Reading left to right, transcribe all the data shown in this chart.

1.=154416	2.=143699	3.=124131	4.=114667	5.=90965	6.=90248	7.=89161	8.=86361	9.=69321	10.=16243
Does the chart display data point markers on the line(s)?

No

==

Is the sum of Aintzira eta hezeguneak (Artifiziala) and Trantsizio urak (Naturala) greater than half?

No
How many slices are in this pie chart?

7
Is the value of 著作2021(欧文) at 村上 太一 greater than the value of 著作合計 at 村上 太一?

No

* * *

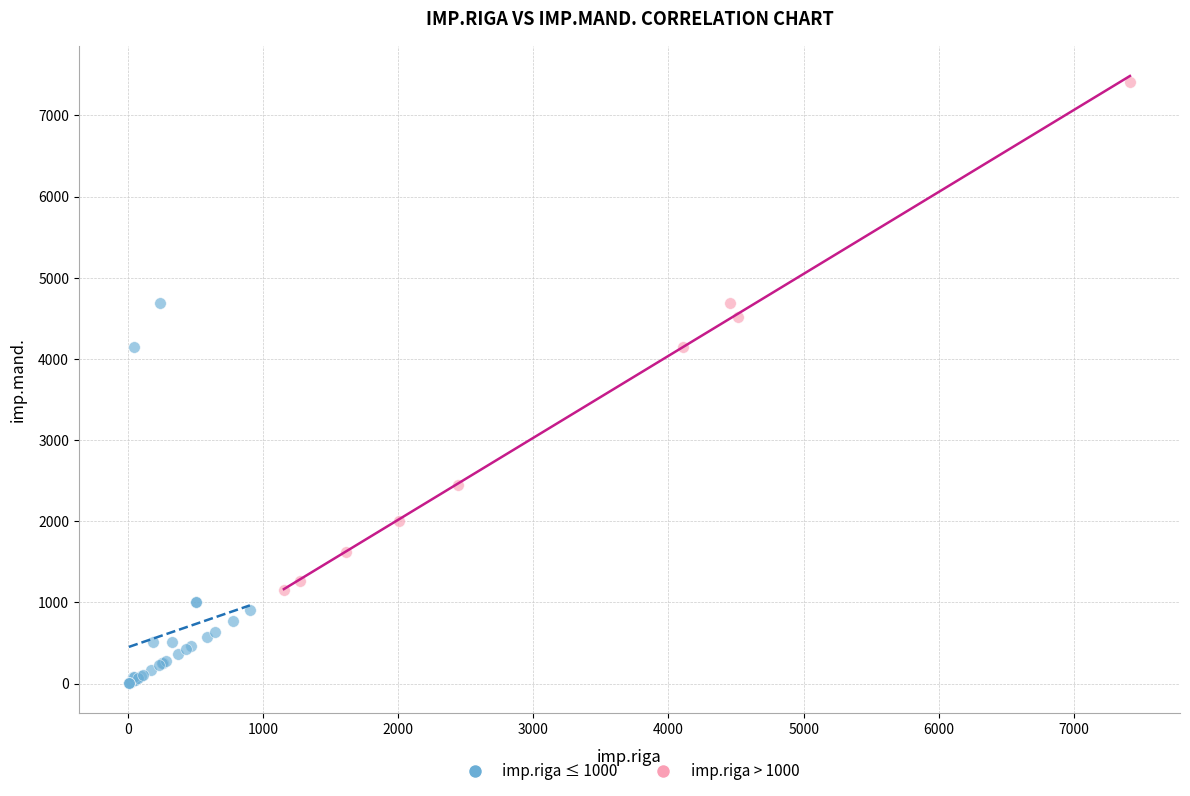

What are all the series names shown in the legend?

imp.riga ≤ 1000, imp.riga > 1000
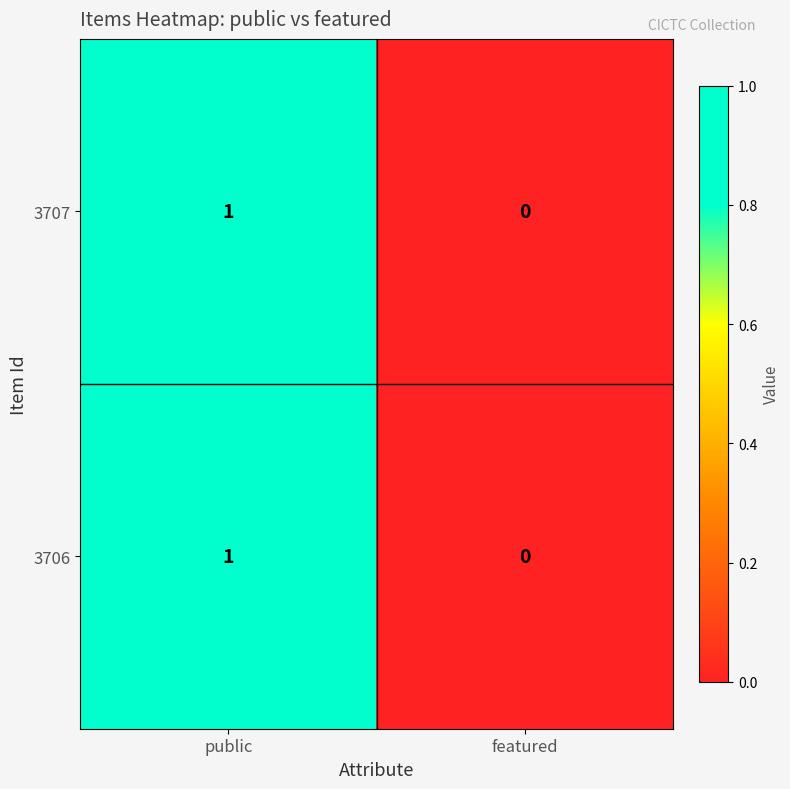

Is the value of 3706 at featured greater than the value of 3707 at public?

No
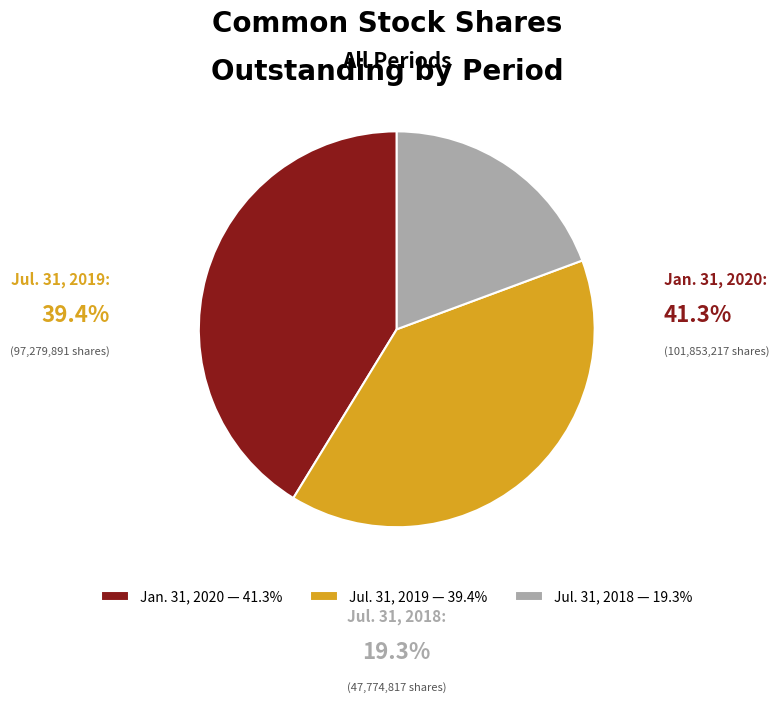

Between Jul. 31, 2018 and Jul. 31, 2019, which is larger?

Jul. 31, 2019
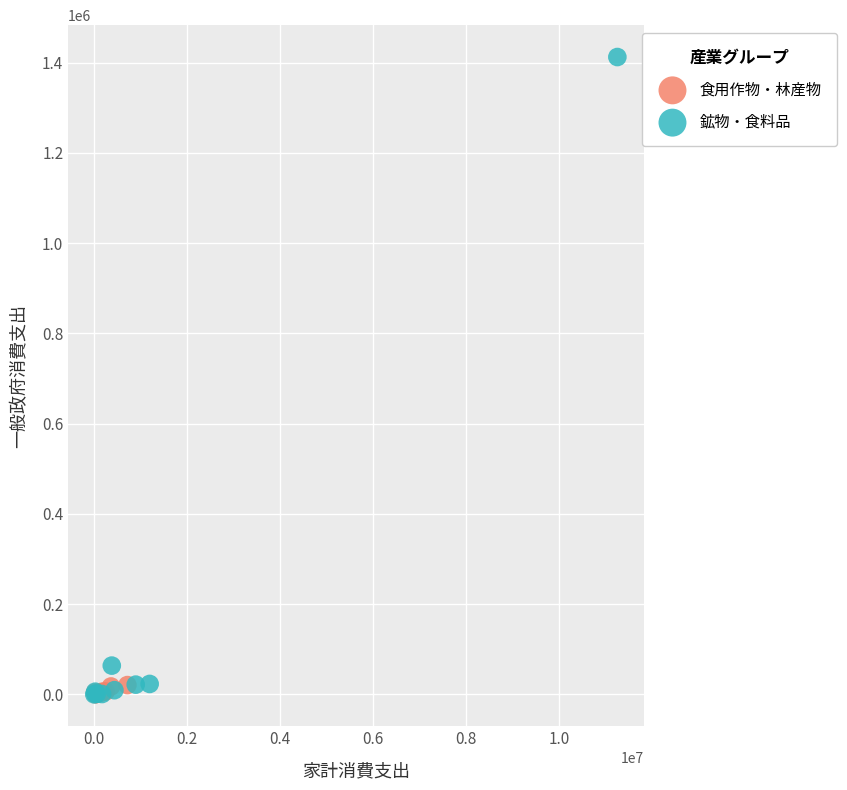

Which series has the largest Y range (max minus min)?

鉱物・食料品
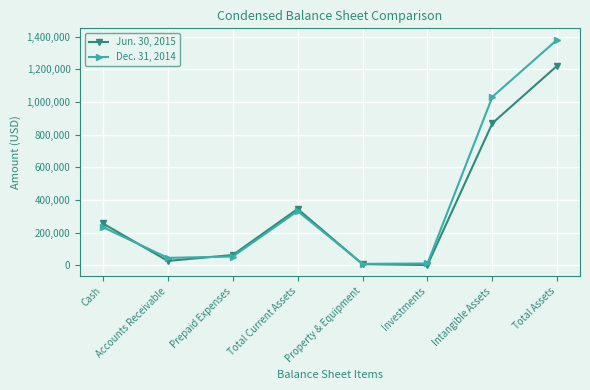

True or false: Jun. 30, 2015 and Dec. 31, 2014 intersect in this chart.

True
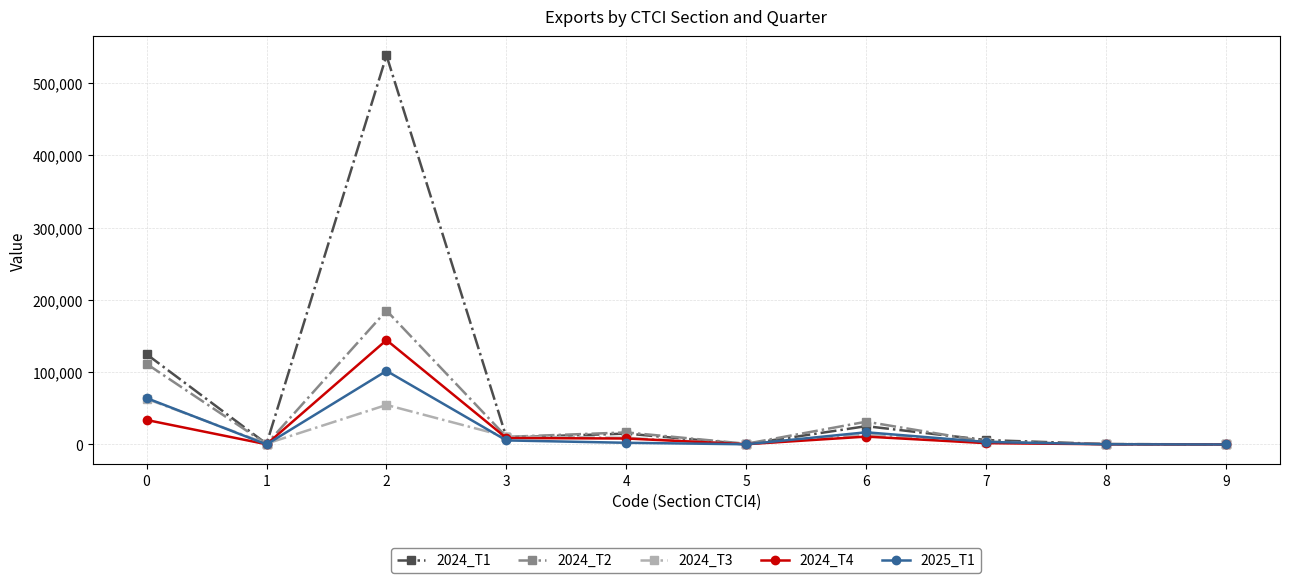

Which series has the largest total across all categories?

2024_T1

■ **What the task asks**
List every line of the material above that contains the word "series".

■ **Response to the task**
What are all the series names shown in the legend?
Which series has the largest Y range (max minus min)?
Which series has the largest total across all categories?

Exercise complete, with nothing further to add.